Taylor v. Patten

In Taylor v. Patten, 2 Utah 2d 404, 275 P.2d 696 (Utah 1954) the Court first considered whether interspousal immunity was consistent with the Married Women's Act. In a 3-2 decision, the Court allowed a wife's intentional tort claim against her husband. The Court held that "under modern Husband and Wife statutes, such as ours, the fiction of coverture has been completely eliminated and the wife has been completely emancipated from this inability to own, control and manage her property, and from her inability to sue and be sued for the protection of her property and personal rights." In the lead opinion, two members of the majority concluded as follows: "From the foregoing it is clear that the legislature intended to establish the separate identity of the husband and wife in all property and personal rights the same as if they were not married.
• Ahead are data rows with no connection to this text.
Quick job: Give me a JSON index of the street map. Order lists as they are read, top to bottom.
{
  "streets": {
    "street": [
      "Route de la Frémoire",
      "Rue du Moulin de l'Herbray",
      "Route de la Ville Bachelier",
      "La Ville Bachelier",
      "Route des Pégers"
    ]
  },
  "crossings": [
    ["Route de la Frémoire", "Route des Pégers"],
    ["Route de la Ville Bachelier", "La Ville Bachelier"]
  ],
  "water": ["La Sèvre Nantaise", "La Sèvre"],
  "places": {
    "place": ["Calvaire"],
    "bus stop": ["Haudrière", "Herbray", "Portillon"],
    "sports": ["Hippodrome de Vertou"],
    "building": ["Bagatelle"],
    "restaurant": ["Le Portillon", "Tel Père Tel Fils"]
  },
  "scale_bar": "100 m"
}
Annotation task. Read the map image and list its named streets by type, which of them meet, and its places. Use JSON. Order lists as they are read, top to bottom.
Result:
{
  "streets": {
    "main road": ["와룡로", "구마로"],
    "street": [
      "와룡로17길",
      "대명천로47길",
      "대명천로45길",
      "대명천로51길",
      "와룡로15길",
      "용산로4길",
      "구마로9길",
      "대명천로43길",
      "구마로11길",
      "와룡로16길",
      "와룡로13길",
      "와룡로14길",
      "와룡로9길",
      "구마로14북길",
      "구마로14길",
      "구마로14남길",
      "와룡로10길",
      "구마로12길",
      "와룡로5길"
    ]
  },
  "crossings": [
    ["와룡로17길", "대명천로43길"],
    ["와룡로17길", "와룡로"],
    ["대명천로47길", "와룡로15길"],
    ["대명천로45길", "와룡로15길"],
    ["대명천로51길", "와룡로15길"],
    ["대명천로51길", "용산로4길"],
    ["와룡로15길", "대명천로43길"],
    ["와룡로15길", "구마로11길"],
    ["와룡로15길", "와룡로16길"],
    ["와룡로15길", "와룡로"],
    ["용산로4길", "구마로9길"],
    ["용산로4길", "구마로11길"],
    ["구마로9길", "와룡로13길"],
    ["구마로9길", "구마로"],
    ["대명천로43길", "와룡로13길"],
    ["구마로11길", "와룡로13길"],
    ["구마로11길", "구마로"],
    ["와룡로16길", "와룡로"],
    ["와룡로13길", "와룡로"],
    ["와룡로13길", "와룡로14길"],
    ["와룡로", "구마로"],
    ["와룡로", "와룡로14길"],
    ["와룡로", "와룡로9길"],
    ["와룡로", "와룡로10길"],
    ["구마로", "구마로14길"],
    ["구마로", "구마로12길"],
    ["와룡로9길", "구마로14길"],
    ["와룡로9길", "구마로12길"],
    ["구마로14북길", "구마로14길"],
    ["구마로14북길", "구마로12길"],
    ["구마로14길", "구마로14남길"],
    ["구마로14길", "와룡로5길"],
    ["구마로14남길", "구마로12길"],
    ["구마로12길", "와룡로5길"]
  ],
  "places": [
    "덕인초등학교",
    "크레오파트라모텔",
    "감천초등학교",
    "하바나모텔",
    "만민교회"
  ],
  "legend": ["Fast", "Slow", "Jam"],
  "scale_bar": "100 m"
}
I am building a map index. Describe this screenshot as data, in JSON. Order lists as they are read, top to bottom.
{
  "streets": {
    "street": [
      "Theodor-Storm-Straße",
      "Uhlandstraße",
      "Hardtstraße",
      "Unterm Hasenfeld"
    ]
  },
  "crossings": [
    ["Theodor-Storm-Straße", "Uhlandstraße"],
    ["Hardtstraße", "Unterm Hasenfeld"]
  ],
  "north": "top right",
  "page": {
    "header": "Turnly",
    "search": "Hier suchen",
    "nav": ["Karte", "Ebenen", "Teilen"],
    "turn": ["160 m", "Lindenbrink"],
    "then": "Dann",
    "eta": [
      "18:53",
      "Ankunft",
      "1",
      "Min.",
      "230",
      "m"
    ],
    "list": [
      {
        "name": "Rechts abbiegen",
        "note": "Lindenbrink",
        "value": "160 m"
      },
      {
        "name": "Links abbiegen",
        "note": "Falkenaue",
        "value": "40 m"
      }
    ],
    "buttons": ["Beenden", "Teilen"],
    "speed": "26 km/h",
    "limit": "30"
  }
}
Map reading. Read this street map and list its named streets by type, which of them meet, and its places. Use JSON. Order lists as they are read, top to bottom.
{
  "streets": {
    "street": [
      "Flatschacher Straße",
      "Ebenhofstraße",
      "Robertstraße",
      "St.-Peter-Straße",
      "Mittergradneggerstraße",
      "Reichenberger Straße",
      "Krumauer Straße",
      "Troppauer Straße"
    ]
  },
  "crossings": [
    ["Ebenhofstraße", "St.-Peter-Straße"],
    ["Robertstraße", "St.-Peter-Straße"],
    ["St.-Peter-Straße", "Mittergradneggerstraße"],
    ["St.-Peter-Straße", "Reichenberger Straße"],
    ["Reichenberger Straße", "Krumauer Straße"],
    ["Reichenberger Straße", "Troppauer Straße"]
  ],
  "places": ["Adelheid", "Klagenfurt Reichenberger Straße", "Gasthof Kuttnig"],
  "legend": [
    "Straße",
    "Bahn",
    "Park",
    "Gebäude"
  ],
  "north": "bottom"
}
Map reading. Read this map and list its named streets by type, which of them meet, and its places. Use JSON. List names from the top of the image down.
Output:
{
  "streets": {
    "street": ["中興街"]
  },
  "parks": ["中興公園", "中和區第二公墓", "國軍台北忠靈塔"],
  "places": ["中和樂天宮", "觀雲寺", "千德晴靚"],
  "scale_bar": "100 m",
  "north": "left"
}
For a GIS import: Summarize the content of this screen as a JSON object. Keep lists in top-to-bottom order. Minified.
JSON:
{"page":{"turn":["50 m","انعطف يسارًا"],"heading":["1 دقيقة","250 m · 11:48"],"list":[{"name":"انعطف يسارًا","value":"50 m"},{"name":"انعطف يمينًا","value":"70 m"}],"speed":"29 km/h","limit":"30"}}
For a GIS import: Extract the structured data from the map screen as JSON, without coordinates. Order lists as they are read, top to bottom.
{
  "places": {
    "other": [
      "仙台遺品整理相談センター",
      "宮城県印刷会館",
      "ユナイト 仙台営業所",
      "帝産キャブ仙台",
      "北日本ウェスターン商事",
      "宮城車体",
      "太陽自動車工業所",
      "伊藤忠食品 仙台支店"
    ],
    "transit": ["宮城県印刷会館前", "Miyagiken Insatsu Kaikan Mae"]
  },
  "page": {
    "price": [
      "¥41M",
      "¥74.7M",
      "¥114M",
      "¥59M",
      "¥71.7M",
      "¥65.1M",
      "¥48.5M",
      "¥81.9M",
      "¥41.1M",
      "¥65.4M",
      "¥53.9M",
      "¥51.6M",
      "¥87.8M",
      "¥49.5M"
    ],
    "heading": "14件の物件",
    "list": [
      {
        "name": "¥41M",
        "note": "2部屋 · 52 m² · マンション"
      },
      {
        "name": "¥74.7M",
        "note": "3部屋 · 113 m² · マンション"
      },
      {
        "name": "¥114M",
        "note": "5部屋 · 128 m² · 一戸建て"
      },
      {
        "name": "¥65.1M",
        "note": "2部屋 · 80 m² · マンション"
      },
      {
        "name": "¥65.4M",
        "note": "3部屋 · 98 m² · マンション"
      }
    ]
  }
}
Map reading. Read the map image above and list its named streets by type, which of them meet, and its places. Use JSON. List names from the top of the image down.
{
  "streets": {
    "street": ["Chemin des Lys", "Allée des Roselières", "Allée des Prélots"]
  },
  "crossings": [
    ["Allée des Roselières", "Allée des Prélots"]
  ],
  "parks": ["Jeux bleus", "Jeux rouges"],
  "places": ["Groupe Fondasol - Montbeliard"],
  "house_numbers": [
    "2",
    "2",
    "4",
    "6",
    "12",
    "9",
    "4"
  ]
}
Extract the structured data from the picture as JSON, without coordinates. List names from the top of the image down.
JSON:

Giving these statutes a liberal construction to effect their objects and in the interest of justice requires us to hold that a wife can sue and be sued the same as if she were unmarried, even for the recovery of damages from her husband for intentional personal injury." Justice Crockett limited his concurrence to the facts of the case--that the intentional tort occurred while the parties' divorce action was pending--and "reserved judgment as to the more comprehensive proposition that such a suit could be maintained at any time during the marriage relation." Justice Crockett discussed the two primary justifications for interspousal immunity: the dangers of marital discord and collusive lawsuits. He noted "that these factors upon which the policy of interspousal immunity is based are either non-existent, or at least not nearly so cogent during the interlocutory period of a pending divorce." In Taylor, the majority emphasized that the broad assertion in the first sentence of section 30-2-4 means that a wife has a general right to prosecute "all actions" for the preservation of her rights.